──────── Source information

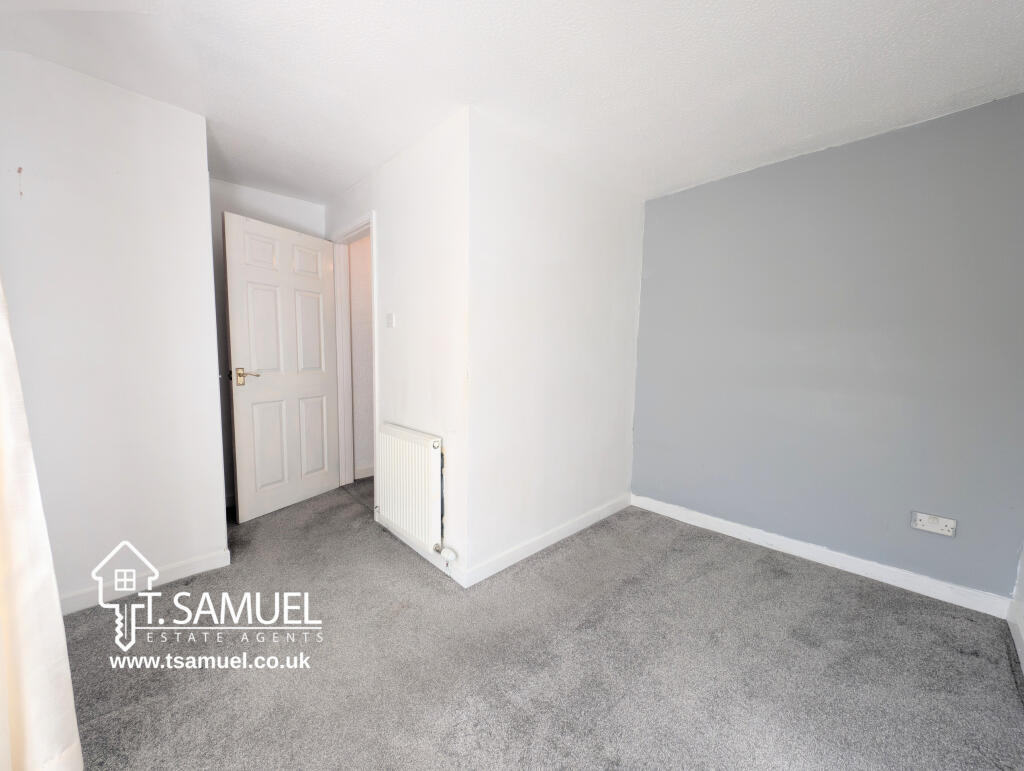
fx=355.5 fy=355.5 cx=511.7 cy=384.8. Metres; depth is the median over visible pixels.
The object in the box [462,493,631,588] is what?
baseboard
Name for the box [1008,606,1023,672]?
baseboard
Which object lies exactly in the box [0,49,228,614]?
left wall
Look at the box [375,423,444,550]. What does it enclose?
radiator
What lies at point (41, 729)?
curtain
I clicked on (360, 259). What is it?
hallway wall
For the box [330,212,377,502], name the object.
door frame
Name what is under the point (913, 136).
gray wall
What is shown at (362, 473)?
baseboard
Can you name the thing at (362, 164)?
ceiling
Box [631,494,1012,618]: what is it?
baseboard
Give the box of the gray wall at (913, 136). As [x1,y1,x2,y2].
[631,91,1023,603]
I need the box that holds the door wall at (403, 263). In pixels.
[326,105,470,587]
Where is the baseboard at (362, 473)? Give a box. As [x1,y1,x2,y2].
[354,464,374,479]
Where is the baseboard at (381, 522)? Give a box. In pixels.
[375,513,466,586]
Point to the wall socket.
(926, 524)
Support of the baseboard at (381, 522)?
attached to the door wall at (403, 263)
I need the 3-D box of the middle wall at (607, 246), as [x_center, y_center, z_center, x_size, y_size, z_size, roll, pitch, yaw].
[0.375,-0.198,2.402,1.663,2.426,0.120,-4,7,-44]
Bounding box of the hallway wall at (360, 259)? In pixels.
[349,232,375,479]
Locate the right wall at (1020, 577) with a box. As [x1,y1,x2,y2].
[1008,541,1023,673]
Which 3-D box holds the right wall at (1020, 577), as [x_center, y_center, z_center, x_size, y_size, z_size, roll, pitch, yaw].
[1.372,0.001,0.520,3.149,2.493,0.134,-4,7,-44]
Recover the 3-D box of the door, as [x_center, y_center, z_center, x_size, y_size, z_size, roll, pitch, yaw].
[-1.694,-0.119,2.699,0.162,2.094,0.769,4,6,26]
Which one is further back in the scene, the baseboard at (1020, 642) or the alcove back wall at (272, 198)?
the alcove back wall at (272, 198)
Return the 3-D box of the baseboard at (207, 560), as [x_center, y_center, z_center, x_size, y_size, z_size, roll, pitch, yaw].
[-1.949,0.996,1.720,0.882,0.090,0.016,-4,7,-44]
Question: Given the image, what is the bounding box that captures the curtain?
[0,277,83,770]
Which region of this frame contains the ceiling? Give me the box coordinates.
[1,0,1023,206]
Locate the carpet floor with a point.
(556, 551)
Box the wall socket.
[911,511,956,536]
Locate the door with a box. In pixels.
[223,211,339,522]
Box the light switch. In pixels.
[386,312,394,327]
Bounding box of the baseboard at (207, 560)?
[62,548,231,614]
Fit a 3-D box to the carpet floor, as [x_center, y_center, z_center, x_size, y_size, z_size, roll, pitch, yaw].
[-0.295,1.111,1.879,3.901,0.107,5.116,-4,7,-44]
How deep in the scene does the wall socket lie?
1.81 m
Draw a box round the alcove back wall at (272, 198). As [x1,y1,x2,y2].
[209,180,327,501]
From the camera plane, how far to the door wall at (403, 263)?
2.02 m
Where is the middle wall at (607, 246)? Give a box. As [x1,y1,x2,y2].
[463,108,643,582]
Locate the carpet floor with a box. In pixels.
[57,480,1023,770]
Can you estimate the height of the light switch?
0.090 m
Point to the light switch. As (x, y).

────────────────

=== Brief ===
Your answer must consist only of the lines from the one containing "Locate the door with a box. In pixels." through the last line of the data above, both included, exactly as written.

=== Result for this task ===
Locate the door with a box. In pixels.
[223,211,339,522]
Box the light switch. In pixels.
[386,312,394,327]
Bounding box of the baseboard at (207, 560)?
[62,548,231,614]
Fit a 3-D box to the carpet floor, as [x_center, y_center, z_center, x_size, y_size, z_size, roll, pitch, yaw].
[-0.295,1.111,1.879,3.901,0.107,5.116,-4,7,-44]
How deep in the scene does the wall socket lie?
1.81 m
Draw a box round the alcove back wall at (272, 198). As [x1,y1,x2,y2].
[209,180,327,501]
From the camera plane, how far to the door wall at (403, 263)?
2.02 m
Where is the middle wall at (607, 246)? Give a box. As [x1,y1,x2,y2].
[463,108,643,582]
Locate the carpet floor with a box. In pixels.
[57,480,1023,770]
Can you estimate the height of the light switch?
0.090 m
Point to the light switch. As (x, y).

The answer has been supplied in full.